October 2014 News from Bill Standridge
Appearance or the Hidden Heart
In our church Bible study, last Wednesday, we studied Jacob and Esau’s choices of a wife (in Genesis 27:46-28:9). Jacob received spiritual guidance through his father, Isaac, married a descendant of Abraham, and was blessed by the Lord. Esau, wishing to be appreciated by his parents and perhaps hoping for the blessing of the Lord, decided, based on his own reasoning, to add to his two pagan wives and marry a daughter of Ismael, also a descendant of Abraham. Jacob’s obedience was blessed; Esau’s imitation of Jacob did him no good.
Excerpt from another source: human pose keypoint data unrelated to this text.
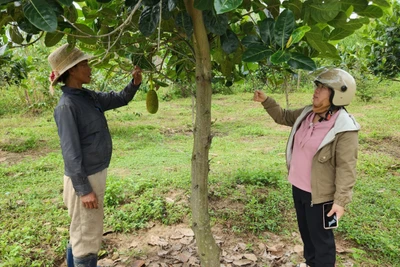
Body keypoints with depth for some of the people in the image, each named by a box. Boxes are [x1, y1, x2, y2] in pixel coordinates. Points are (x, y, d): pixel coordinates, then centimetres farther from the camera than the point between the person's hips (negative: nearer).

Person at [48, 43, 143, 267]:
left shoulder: (89, 97, 5)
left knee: (83, 229, 24)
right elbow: (71, 151, -21)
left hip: (97, 174, 9)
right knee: (86, 233, 6)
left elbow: (121, 99, 14)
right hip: (84, 178, -9)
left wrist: (135, 83, -5)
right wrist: (83, 189, -20)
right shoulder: (67, 105, -20)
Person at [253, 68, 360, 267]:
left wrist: (340, 200, -23)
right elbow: (283, 117, 16)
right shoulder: (307, 114, -1)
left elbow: (346, 168, -22)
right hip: (298, 187, 8)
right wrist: (265, 101, 5)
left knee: (321, 237, 12)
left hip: (319, 194, -8)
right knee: (305, 230, 27)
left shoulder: (344, 128, -23)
We wondered how many Christians (or imitation Christians) base their lives and choices on a “model” Christian family who are considered a “success”. How many pastors or missionaries choose their methods and goals based on the evident “success” of other pastors or missionaries who are widely known and envied. A frightening (or encouraging?) evaluation is revealed to Samuel by the Lord: “I have refused him: for the LORD seeth not as man seeth; for man looketh on the outward appearance, but the LORD looketh on the heart” (1 Samuel 16:7).
Last Sunday I had the joy of preaching again in the “church” where a Italian missionary and his wife have been working night and day for nine years, in the town to which they are convinced that God has called them, distributing Christian literature from door to door, organizing various types of special services, holding Bible studies in homes. They are “failures” by any human means of measurement, such as numbers attending (there were 15 present, including their family of four), building projects (none), baptisms, support (under-supported).
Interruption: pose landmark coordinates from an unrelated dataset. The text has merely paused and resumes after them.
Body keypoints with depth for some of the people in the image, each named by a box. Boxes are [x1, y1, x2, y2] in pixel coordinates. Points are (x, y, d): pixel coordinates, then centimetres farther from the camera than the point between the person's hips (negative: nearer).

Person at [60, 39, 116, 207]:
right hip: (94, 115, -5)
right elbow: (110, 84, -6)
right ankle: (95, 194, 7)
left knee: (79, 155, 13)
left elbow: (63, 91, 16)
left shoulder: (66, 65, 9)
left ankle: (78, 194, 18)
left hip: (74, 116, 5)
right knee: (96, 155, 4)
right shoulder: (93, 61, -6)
Later in the week I talked and prayed with another Italian missionary and his wife who, after 18 years of evangelization, home Bible studies, in a small city, are watching the small group they have formed fall apart under internal conflict. There are no crowds of missionaries coming to visit them and to copy their methods, no offers of others who would like to come and help.
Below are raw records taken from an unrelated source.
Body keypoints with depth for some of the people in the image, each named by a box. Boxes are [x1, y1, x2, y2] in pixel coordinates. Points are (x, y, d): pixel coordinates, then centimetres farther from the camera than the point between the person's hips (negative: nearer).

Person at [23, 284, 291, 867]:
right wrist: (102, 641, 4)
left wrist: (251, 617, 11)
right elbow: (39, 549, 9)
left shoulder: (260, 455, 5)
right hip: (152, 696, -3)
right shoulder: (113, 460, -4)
And yet, the man who drove me to that Sunday Service had been a small child when I evangelized his family more than 40 years ago. His father and mother confessed the Lord and were baptized. The entire young family were faithful in church, but the father died, the mother married a man who divorced and left his family for her, the child-ren were placed in an orphanage. I drove 30 miles to pick them up on Sunday mornings, bring them to church and Sunday School, have one of Maria Teresa’s home-cooked Sunday dinners with us and our family, then took them back to the orphanage. Later, the mother took them back with her and we did not see them again for years. Now, he has come back to the Lord, been baptized and never misses a service, is a local director in a multi-national business. Has my investment of many days, hours and even years, in this family been a failure or a victory?
There is no empty drama in Paul’s writing that we are engaged in a spiritual warfare. There are the timid, the fallen, the injured, and those whom God has graciously blessed (who may still be called “failures” by the world). Where ever Maria Teresa and I have gone to preach and teach, whatever we have written, whenever we have cried or prayed – NOT ONLY GOD, BUT YOU, TOO, WERE WITH US. We will count the results together in Heaven.